FSA, HSA & HRA – Finding the Right Fit
The insurance industry is full of acronyms – PPO, HMO, TPA, POS, FSA, HSA, HRA.
We’re going to dig into three of the more common ones and give you a better idea of what they are and how they can benefit you and your employees.
FSA – Flexible Spending Account
A Flexible Spending Account allows employees to set aside pretax dollars to pay for out of pocket medical expenses. The funds cannot be used for premiums. FSA funds can be used towards:
- Prescription medications
- Medical equipment
- Deductibles and copays
- Dental & Vision expenses
FSA’s are typically partnered with health insurance plans with copays. The maximum contribution for 2018 is $2,650. Employees will want to calculate their expected medical expenses for the year and base their funding upon that as FSA accounts operate under the Use-it-or-Lose-it rule. This means that any funds deposited into the FSA must be used by December 31st or else it is forfeited. The IRS allows employers to adopt a provision that can give employees until March 15th to use up their FSA funds from the prior calendar year or roll over up to $500 in unspent FSA money.

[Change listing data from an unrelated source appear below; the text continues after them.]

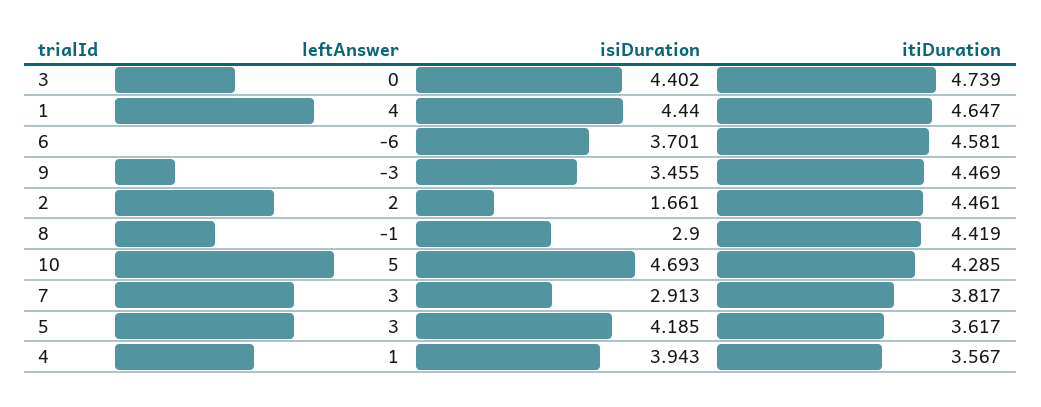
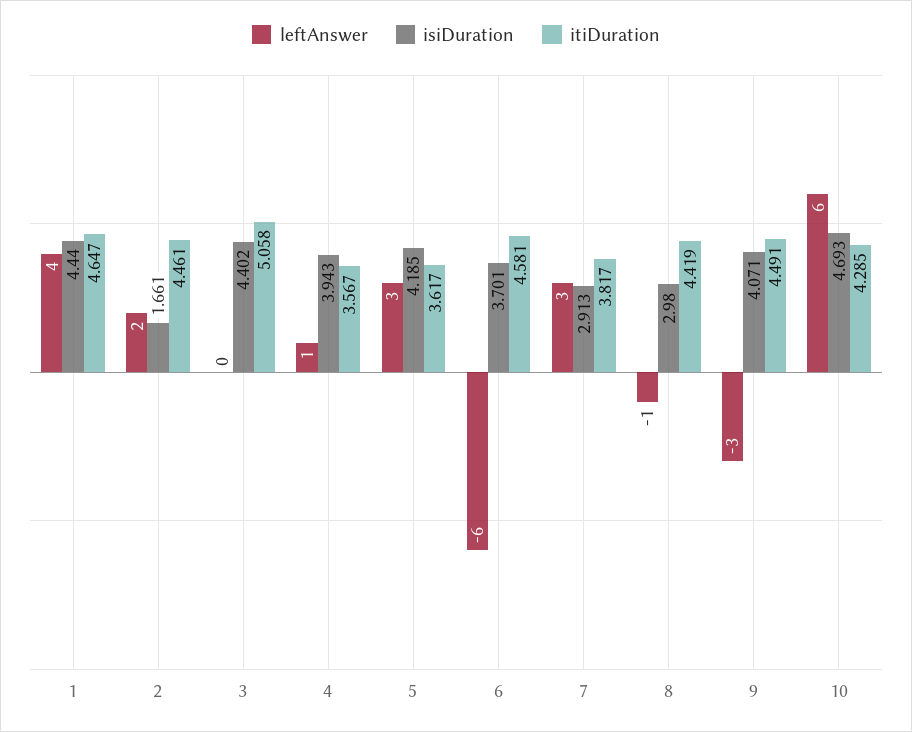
  {
    "leftAnswer": {
      "3": 0,
      "1": 4,
      "6": -6,
      "9": -3,
      "2": 2,
      "8": -1,
-     "10": 5,
+     "10": 6,
      "7": 3,
      "5": 3,
      "4": 1
    },
    "isiDuration": {
      "3": 4.402,
      "1": 4.44,
      "6": 3.701,
-     "9": 3.455,
+     "9": 4.071,
      "2": 1.661,
-     "8": 2.9,
+     "8": 2.98,
      "10": 4.693,
      "7": 2.913,
      "5": 4.185,
      "4": 3.943
    },
    "itiDuration": {
-     "3": 4.739,
+     "3": 5.058,
      "1": 4.647,
      "6": 4.581,
-     "9": 4.469,
+     "9": 4.491,
      "2": 4.461,
      "8": 4.419,
      "10": 4.285,
      "7": 3.817,
      "5": 3.617,
      "4": 3.567
    }
  }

HSA – Health Savings Account
A Health Savings Account operates similarly to a FSA in that it allows employees to set aside tax deferred money to pay for out of pocket medical expenses but there are some key differences.
- HSA accounts must be partnered with a Qualified High Deductible Health Plan
- Maximum 2018 contribution is $3,450 for an individual and $6,900 for a family plus a $1,000 catch up contribution for individuals over 55
- Account funds rollover from year to year allowing employees to build a balance above their deductible
- The account belongs to the employee. When employment terminates, the HSA account (including employer contributions) goes with the employee
- HSA accounts can be used as a retirement savings tool
HRA – Health Reimbursement Account
A Health Reimbursement Account is an employer-funded plan designed to reimburse employees for their out of pocket medical expenses. HRA’s can be paired with any health insurance plan or offered alone. The employer will designate a specific amount to credit to employees and which expenses qualify for reimbursement. Employers can decide if unused balances will rollover from year to year or if they will expire. HRA’s are employer-owned and funded; balances do not transfer to employees when employment ends. Establishing an HRA allows employers to lower their employee’s out of pocket medical expenses while retaining control of the funds.